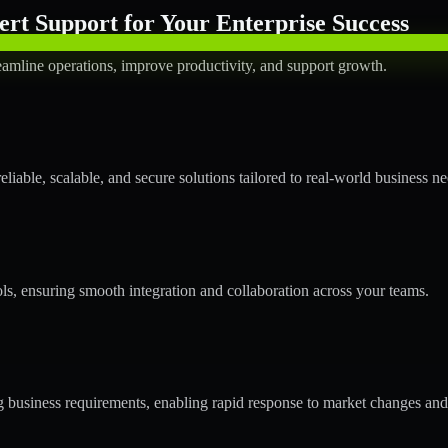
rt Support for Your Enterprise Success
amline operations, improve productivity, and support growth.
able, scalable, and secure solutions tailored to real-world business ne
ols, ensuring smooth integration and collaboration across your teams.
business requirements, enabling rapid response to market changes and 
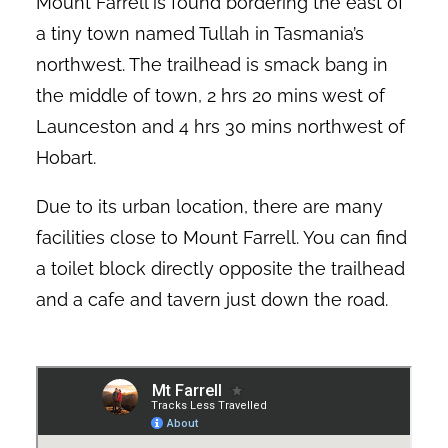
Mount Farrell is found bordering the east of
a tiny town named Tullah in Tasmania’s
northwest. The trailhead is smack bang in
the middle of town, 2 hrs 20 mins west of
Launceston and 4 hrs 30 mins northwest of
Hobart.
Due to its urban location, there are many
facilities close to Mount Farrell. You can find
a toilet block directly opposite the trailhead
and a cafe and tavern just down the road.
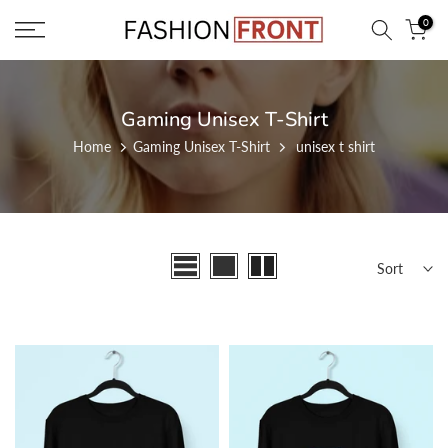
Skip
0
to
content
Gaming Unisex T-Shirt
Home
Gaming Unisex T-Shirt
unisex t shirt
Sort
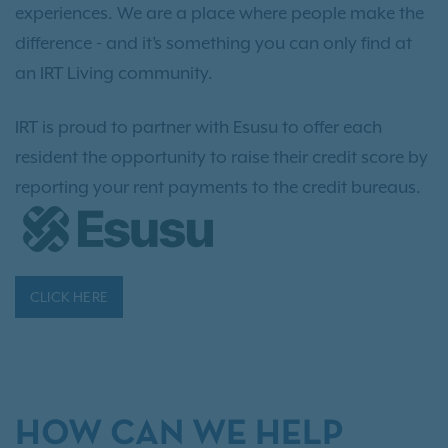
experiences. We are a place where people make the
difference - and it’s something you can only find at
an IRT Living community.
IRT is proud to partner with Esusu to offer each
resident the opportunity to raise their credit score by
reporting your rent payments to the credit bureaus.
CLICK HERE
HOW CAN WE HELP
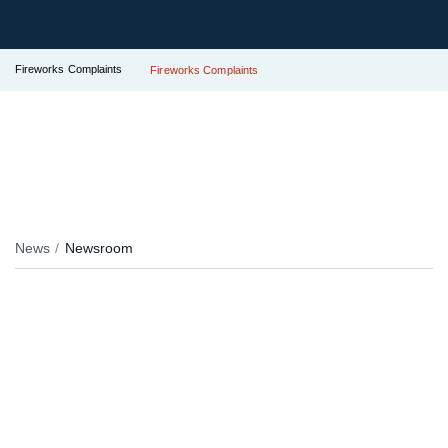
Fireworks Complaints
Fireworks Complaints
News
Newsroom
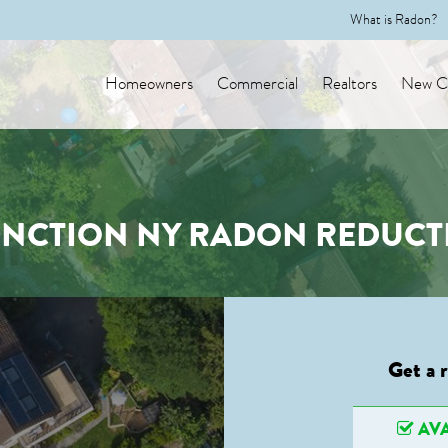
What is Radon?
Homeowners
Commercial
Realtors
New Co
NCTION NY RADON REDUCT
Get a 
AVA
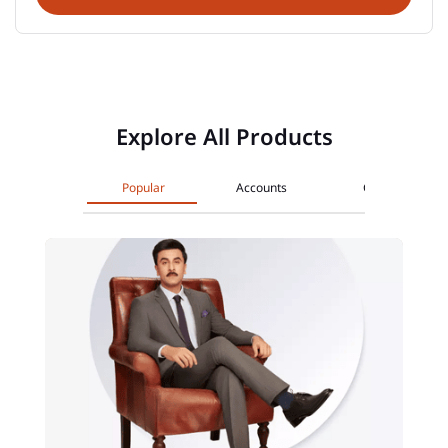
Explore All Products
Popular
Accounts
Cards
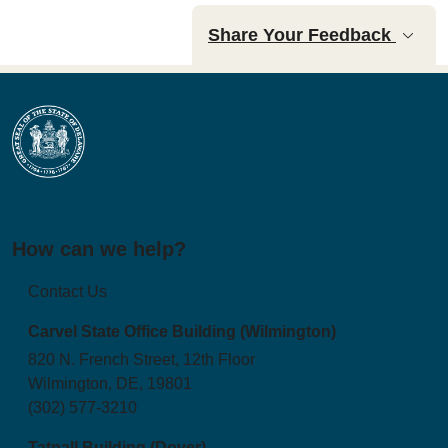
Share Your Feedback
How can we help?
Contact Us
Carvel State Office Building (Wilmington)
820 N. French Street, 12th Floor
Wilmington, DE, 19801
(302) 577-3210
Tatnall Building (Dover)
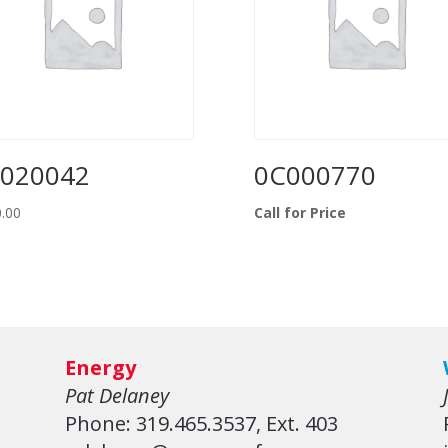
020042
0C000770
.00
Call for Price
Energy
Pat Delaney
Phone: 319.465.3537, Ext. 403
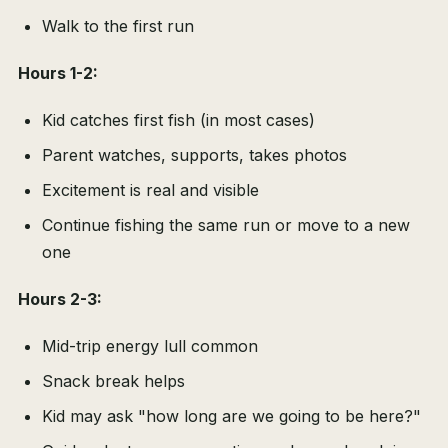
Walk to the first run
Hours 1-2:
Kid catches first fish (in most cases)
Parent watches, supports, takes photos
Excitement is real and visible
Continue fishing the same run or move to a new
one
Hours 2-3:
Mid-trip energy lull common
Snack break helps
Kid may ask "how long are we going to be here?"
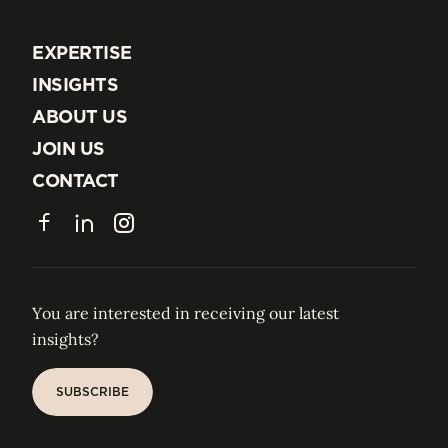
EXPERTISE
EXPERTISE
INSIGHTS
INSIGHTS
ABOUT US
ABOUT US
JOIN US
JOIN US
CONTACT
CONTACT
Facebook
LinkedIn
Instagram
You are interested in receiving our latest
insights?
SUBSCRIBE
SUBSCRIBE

**ACTIVITY**
If a line in the records above includes the string "northwest", copy it.

**WRITTEN ANSWER**
northwest. The trailhead is smack bang in
Launceston and 4 hrs 30 mins northwest of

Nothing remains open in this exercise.